He is not an alarmist. But Professor TV Ramachandra’s recent report that Bengaluru will be an unlivable city in five years has surely raised an alarm.
Dr Ramachandra, from Energy and Wetlands Research Group in Indian Institute of Science (IISC), says that because of the rapid and “senseless” urbanisation, the city has lost 88 percent of vegetation and 79 percent of water bodies, both of which act as a heat sink and moderate temperature. “By 2020, 94 percent of our landscape will be under concrete. That is an unrealistic and tragic growth. Our children will not have clean air, clean water, and clean environment, all of which go against Article 21 of the Constitution,” he declares.
And because Dr Ramachandra is a scientist, he also has some solutions on how to reverse the damage. A study conducted by his department found a direct correlation between the presence of diverse vegetation (wetlands) and its effect on the ground water table. “We monitored the water table in the immediate vicinity of the campus. Earlier, in the open wells, the water table was 150 feet, which has now risen to 10 to 15 feet. The diverse vegetation in the campus has helped not only in retaining water in the wells but has also recharged the ground water,” he says.
A forest in the heart of the city
If you have ever been to IISC, there is no way you will return unmoved.
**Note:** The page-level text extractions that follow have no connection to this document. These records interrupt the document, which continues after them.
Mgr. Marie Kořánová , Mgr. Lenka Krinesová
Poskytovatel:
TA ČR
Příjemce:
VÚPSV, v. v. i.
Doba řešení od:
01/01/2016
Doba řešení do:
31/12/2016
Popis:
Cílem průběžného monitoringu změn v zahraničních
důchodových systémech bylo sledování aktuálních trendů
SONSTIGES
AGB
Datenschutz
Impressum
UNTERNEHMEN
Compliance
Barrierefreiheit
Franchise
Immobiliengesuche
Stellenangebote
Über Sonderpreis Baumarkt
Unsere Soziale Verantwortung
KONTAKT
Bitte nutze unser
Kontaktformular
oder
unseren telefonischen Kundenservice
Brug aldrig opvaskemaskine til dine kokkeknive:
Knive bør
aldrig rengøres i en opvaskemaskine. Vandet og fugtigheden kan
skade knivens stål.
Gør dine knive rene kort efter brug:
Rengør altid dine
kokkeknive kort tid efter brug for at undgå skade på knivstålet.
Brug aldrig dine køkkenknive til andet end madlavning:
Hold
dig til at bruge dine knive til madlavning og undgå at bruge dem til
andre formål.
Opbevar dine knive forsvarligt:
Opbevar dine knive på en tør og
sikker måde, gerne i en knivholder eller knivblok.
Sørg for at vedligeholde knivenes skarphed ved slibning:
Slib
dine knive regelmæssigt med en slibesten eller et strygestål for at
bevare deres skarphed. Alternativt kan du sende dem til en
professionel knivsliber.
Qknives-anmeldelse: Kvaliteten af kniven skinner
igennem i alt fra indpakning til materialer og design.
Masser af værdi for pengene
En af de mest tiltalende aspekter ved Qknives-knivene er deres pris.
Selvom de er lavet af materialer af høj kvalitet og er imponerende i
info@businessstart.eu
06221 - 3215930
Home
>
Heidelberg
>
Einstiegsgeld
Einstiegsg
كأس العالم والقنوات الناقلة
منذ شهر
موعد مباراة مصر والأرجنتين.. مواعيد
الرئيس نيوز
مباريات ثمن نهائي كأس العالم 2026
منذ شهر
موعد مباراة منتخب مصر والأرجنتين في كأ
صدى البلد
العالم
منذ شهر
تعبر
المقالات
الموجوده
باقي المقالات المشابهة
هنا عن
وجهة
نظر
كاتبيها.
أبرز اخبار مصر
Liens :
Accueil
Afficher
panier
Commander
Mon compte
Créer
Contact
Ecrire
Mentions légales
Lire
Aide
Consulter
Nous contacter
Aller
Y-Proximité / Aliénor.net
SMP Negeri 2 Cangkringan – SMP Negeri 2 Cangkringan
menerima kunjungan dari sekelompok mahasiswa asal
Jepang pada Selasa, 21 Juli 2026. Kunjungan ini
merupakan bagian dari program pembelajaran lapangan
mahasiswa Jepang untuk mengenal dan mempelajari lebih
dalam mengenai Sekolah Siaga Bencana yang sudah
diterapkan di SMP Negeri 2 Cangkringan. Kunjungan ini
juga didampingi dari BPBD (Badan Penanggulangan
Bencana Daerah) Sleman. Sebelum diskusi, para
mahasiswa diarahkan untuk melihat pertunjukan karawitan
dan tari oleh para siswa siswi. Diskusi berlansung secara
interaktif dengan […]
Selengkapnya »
The main Gulmohar tree-lined avenue indeed seems like a red carpet spread out to welcome guests. It was a hot afternoon when we visited recently to meet Dr Ramachandra, and we could immediately feel that the air had cooled down. It must have been 30 odd degrees Centigrade outside, but inside the campus we felt it was the perfect day for an outdoor picnic.
And our wish was granted. Dr Ramachandra took us to the Centenary Pond near the old Ecological Science Department building in the campus, which was opened in 2008. The pond, which was initially a quarry pit, now stores 10 lakh litres of water and has become a lab of sorts for his students.
Way back in 1999, Dr Ramachandra had given a proposal to build a pond, which was finally implemented in 2008. As an IISC PhD student in the 80s, Dr Ramachandra’s research and interest would often take him to the Western Ghats. In 1989, he started planting some saplings from the Western Ghats on the campus.
“I saw this climber (Callingcard vine; Entada rheedei Spreng) and was fascinated by its architecture. I got the pod which was almost my height,” Dr Ramachandra says, pointing to the creeper whose canopy has now spread around two hectares in the campus, and attracts visitors because of its unique look.
There were about 14 seeds. He kept seven in his office and planted the seven others. Only one survived, which is near the old building where Dr Ramachandra joined as faculty after completing his PhD. He attributes its survival to the intimacy he had with the plant.
“It is an engineering marvel, the way the creeper has crossed the road without any support,” he says. Incidentally, its canopy can be viewed on Google Earth. Dr Ramachandra has a strong emotional attachment to the creeper, and according to him, “The way it has spread and grown, I have also grown in the system.”
Besides this, he also got 49 other species and 500 saplings from the Western Ghats to create a mini forest in two hectares of land in the campus. Many of these survived and today, after 25 years, it has turned into a rain forest, housing different species of flora and fauna. Would you believe there are four families of slender loris residing here, besides snakes, birds, and insects?
New growth model
The IISC campus promotes cycles and you will find students cycling to commute the length and breadth of the 400-acre campus. Subrat Patnaik, a PhD student, says, he did not experience any discomfort during the months of March and April when the rest of the city was burning.
Reportedly, the temperature touched 40 degrees Centigrade, one of the highest for the city. “The temperature in the campus is always two degrees lower than outside and in the vicinity of the forest and the lake it is four degrees lower,” says Dr Ramachandra.
He adds that he fails to understand why all projects have to come to Bengaluru. “We should have followed the disperse growth model. We should not have made Bangalore to Bengaluru increasing the spatial extent from 310 sq km to 741 sq km. In the process, we lost all the water bodies in the surrounding area. Instead, if we had built satellite towns in the vicinity of Bangalore, we would have retained the greenery and maintained the climate in the region. Everyone would have been happier,” suggests Dr Ramachandra.
Perhaps, it is not too late to make amends, and hope the powers that be pull their act together to save this beautiful city.